First, Russia failed to understand what was going on in Syria. It did not understand the American–Israeli strategy, and so it felt confident in Assad’s eventual victory and rejected all that the Syrians tried to draw its attention to repeatedly. They didn’t account for Washington and Tel Aviv protecting Assad as long as he continued to destroy the Syrian state and society and eliminate Syria from the power equation in the region. It did not realize that the destruction of Syria, which Russia supported and which used its arms, would represent a permanent source of shame to Russia and a reason to achieve the opposite to what it wanted. The only result has been the rise of fundamentalism on the corpse of democracy.

However, Russia continued to fight alongside Assad, unwittingly contributing to America’s efforts to turn Syria into a hotbed of tension. America has managed to make Syria into battlezone that is attracting its regional and international adversaries, and it is now able to pick them off without sacrificing a dollar, a shekel, or a single American or Israeli soldier.

Now, Washington is taking away Assad’s chemical weapons and it has become clear that the Assad regime has had no objectives in the last half-century apart from remaining in power. Russia’s Putin has been forced to play the role of a broker who could not save Assad, and thus Washington forced him to do what the US and Israel wanted.

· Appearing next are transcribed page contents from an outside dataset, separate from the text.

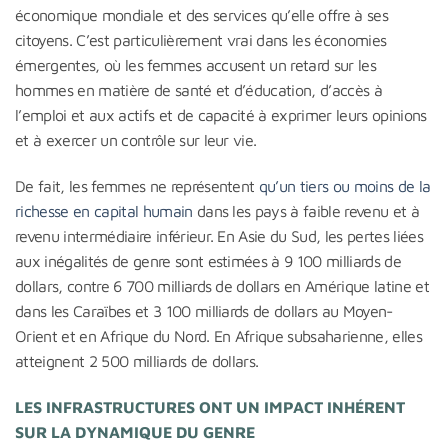
économique mondiale et des services qu’elle offre à ses
citoyens. C’est particulièrement vrai dans les économies
émergentes, où les femmes accusent un retard sur les
hommes en matière de santé et d’éducation, d’accès à
l’emploi et aux actifs et de capacité à exprimer leurs opinions
et à exercer un contrôle sur leur vie.
De fait, les femmes ne représentent
qu’un tiers ou moins de la
richesse en capital humain
dans les pays à faible revenu et à
revenu intermédiaire inférieur. En Asie du Sud, les pertes liées
aux inégalités de genre sont estimées à 9 100 milliards de
dollars, contre 6 700 milliards de dollars en Amérique latine et
dans les Caraïbes et 3 100 milliards de dollars au Moyen-
Orient et en Afrique du Nord. En Afrique subsaharienne, elles
atteignent 2 500 milliards de dollars.
LES INFRASTRUCTURES ONT UN IMPACT INHÉRENT
SUR LA DYNAMIQUE DU GENRE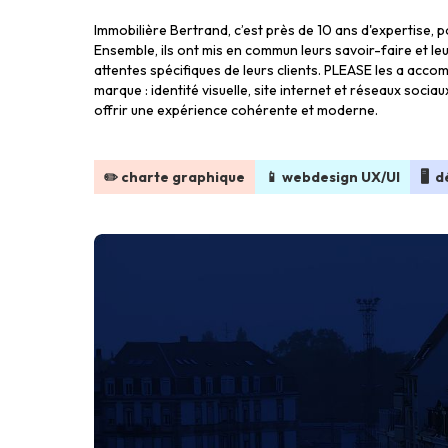
Immobilière Bertrand, c’est près de 10 ans d'expertise, p
Ensemble, ils ont mis en commun leurs savoir-faire et l
attentes spécifiques de leurs clients. PLEASE les a acc
marque : identité visuelle, site internet et réseaux soc
offrir une expérience cohérente et moderne.
✏️ charte graphique
📱 webdesign UX/UI
🖥 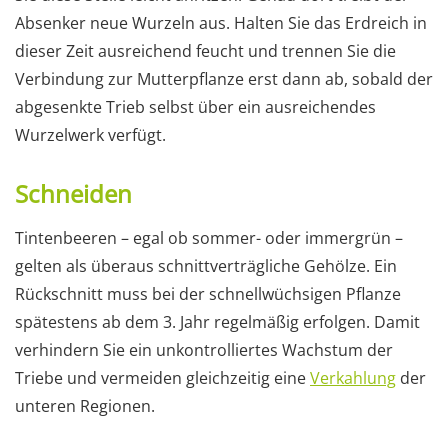
Absenker neue Wurzeln aus. Halten Sie das Erdreich in
dieser Zeit ausreichend feucht und trennen Sie die
Verbindung zur Mutterpflanze erst dann ab, sobald der
abgesenkte Trieb selbst über ein ausreichendes
Wurzelwerk verfügt.
Schneiden
Tintenbeeren – egal ob sommer- oder immergrün –
gelten als überaus schnittverträgliche Gehölze. Ein
Rückschnitt muss bei der schnellwüchsigen Pflanze
spätestens ab dem 3. Jahr regelmäßig erfolgen. Damit
verhindern Sie ein unkontrolliertes Wachstum der
Triebe und vermeiden gleichzeitig eine
Verkahlung
der
unteren Regionen.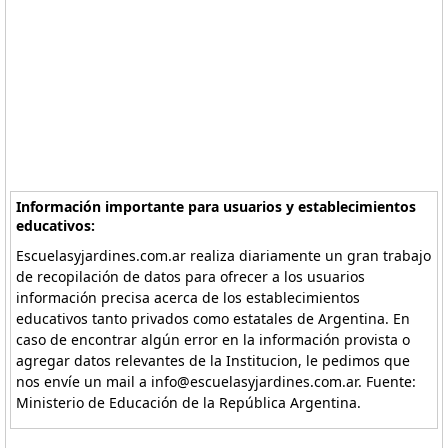
Información importante para usuarios y establecimientos
educativos:
Escuelasyjardines.com.ar realiza diariamente un gran trabajo
de recopilación de datos para ofrecer a los usuarios
información precisa acerca de los establecimientos
educativos tanto privados como estatales de Argentina. En
caso de encontrar algún error en la información provista o
agregar datos relevantes de la Institucion, le pedimos que
nos envíe un mail a info@escuelasyjardines.com.ar. Fuente:
Ministerio de Educación de la República Argentina.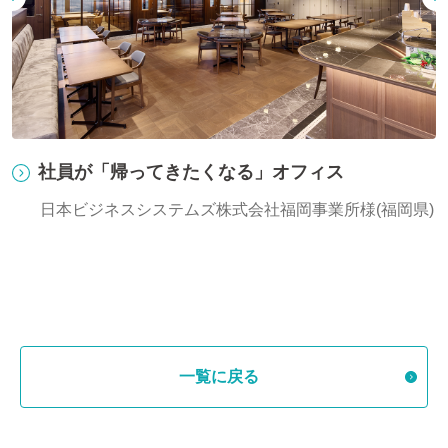
社員が「帰ってきたくなる」オフィス
日本ビジネスシステムズ株式会社福岡事業所様(福岡県)
一覧に戻る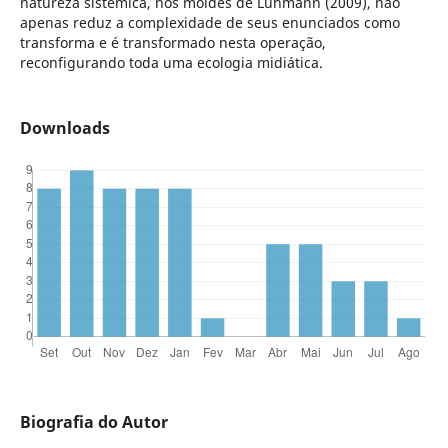
natureza sistêmica, nos moldes de Luhmann (2009), não
apenas reduz a complexidade de seus enunciados como
transforma e é transformado nesta operação,
reconfigurando toda uma ecologia midiática.
Downloads
Biografia do Autor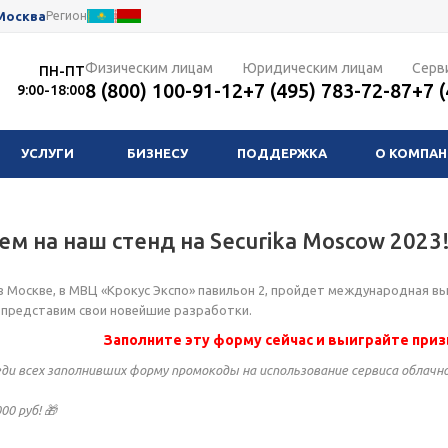
Москва
Регион
Физическим лицам
Юридическим лицам
Серв
ПН-ПТ
8 (800) 100-91-12
+7 (495) 783-72-87
+7 
9:00-18:00
УСЛУГИ
БИЗНЕСУ
ПОДДЕРЖКА
О КОМПА
м на наш стенд на Securika Moscow 2023
я в Москве, в МВЦ «Крокус Экспо» павильон 2, пройдет международная в
и представим свои новейшие разработки.
Заполните эту форму сейчас и выиграйте призы
ди всех заполнивших форму промокоды на использование сервиса облачно
00 руб! 🎁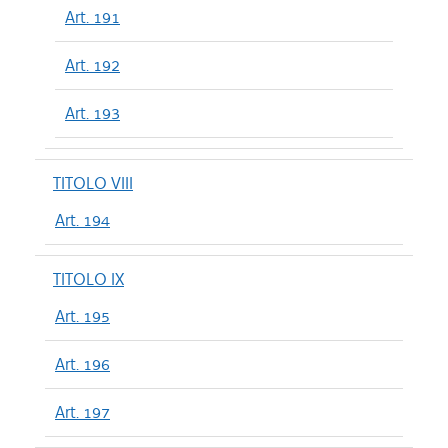
Art. 191
Art. 192
Art. 193
TITOLO VIII
Art. 194
TITOLO IX
Art. 195
Art. 196
Art. 197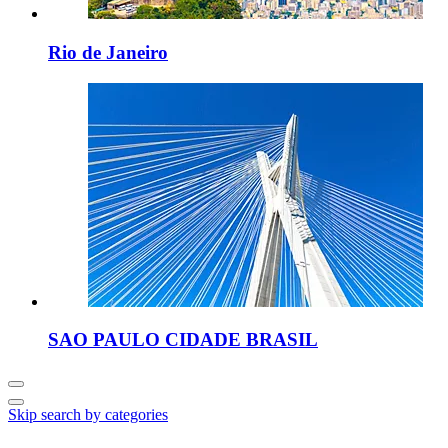
Rio de Janeiro
SAO PAULO CIDADE BRASIL
Skip search by categories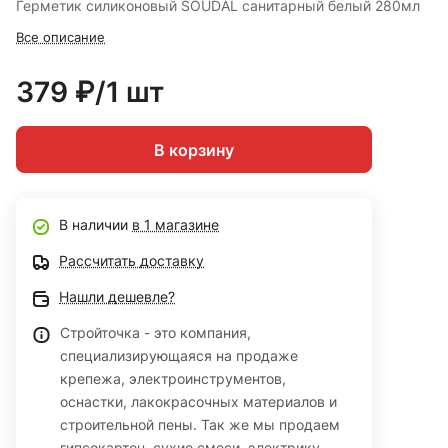
Герметик силиконовый SOUDAL санитарный белый 280мл
Все описание
379 ₽/1 шт
В корзину
В наличии
в 1 магазине
Рассчитать доставку
Нашли дешевле?
Стройточка - это компания,
специализирующаяся на продаже
крепежа, электроинструментов,
оснастки, лакокрасочных материалов и
строительной пены. Так же мы продаем
гипсокартон, сухие смеси, электрику,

America is now beginning to achieve its second objective: to place the Iranian nuclear dossier under its supervision. If it doesn’t get this in the next few weeks, it will tighten its siege of Tehran and escalate its pressure. The US will focus on beating Iran down wherever it has influence, in Syria and elsewhere, while Russia stands helpless—just as it was unable to stop Assad from being forced to hand over his chemical weapons. It will have no option other than to face its strategic defeat in Tehran tomorrow, while still looking back at its strategic defeat in Damascus yesterday.

Putin’s Russia will remain in the position of someone who makes defensive reactions. The strategic equation will remain in the hands of America and Israel, and victory will be theirs. This is true not only because of their abilities, available options, and well-considered policies, but also because of Russia’s and Iran’s involvement in the Syrian crisis. That involvement is weakening them strategically.

What could Russia do other than accept defeat when Tehran consents to its own downfall the way Damascus consented before it? It will only be left with disappointment at Putin and his failures, and it will have to leave a region it entered in the 1950s while trumpeting its promises of liberation and progress. Russia has now been pushed out of the Middle East by the Americans and the Israelis, because it despised the Arab people and ignored their interests and desires. Russia tied its fate to trivial oppressors who never objected to becoming no more than minor servants of America and Israel’s plans and strategies.

Russia has carried out some truly stupid policies, which Washington deliberately lauded as very smart, policies, in order to make Putin’s fall more painful and more costly—as we can see today.